This article was originally published on RenewEconomy.
Community energy and pro renewable NGOs are calling for the Federal government to establish a $50 million fund that would seek to leverage up to half a billion dollar of investment in community-owned renewable energy projects.
The call for a Community Energy Grant Fund is an attempt to offer a catalyst for growing community interest in renewable energy projects, and to fill in a gap in the country’s portfolio of renewable energy projects of between 10kW and 50MW.According to a proposal led by the Community Power Agency, Yes2Renewables and other NGOs and community energy groups, the funding could cover early stage development costs for around 75 projects and bring them to the stage of being investment ready and able to release share offerings to the community.
This would include feasibility studies, resource assessment (such as wind monitoring), community engagement, planning studies, business case development, and legal advice.
The proposal seeks to tap into growing interest in the community renewables space, as outlined in RenewEconomy last week. On Thursday, the NSW Government confirmed our story that it is awarding $441,000 to help 9 local groups lay the groundwork for some community energy projects – mostly commercial scale rooftop solar – and to conduct feasibility studies.

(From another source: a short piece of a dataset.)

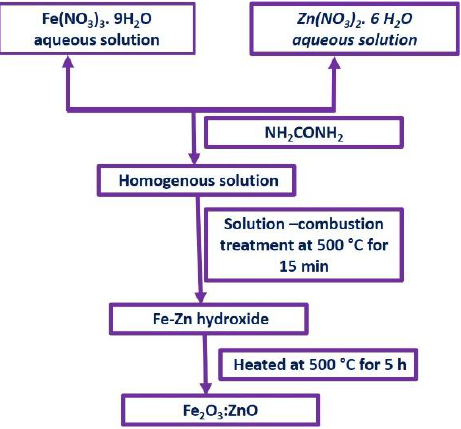
Figure 1. Schematic diagram depicting the formation of the Fe 2 O 3 :ZnO NPs using a combustion technique.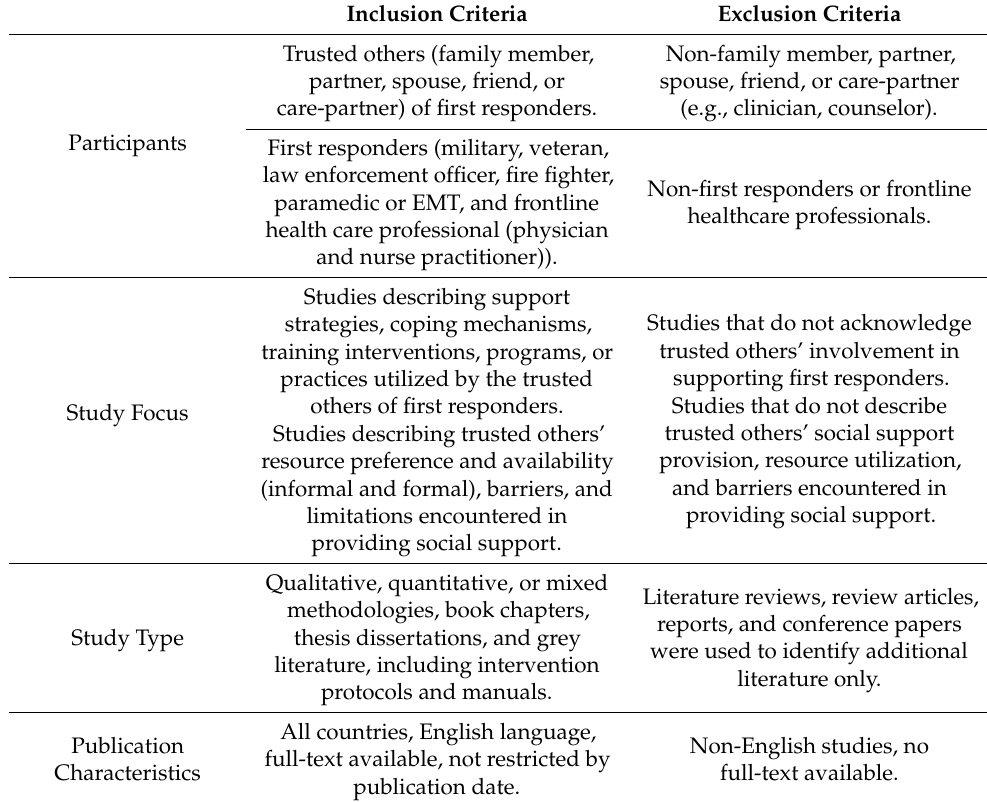
Table 1. Inclusion and exclusion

Many more projects are being contemplated, organisations such as Community Power, Embark, and Starfish Enterprises have numerous proposals on their books, and say this fund would take the concept of community energy onto a national scale.
Community Power’s Nicky Ison said more than 35 communities across Australia are developing community owned wind and solar projects, but only two are up and running – the Hepburn Wind farm in Victoria and the Denmark wind farm in WA. “If the other 33 groups don’t receive start-up assistance soon, they risk dying on the vine,” she said.
Community energy projects are seen as an important catalyst for the successful rollout of renewable energy projects of all sizes. The high levels of community ownership in Denmark and Germany in medium and large scale projects are seen as keys to the high levels of renewable energy deployment in those countries.
Leigh Ewbank, from Yes 2 Renewables, said community involvement was essential for the successful rollouts of larger projects. “You need to win over the community before you can start talking about larger wind farm proposals,” he said.
The announcement by the NSW government on community energy grants came as it teamed up with the Clean Energy Council to release a set of guidelines on community engagement with large scale wind projects.
NSW has around 28 announced wind energy projects worth a combined $6.5 billion, although not all of these have been approved. Apart from community support, the fate of some of these projects will likely rest on what planning rules are decided by NSW cabinet. That decision is believed to be imminent. The fate of the renewable energy target will also be a key factor.
Rob Stokes, the NSW parliamentary secretary said the guidelines would help address the vexed issues of social licence and community engagement. “The industry is recognising that it has been done poorly in the past and needs to have collective approach and have clear framework for applicants and communities.”
Stokes said the intense debate on King island about Hydro Tasmania proposal for a feasibility study into a $2 billion wind farm showed that the guidelines “don’t solve these issues, but they put the parameters around the argument.”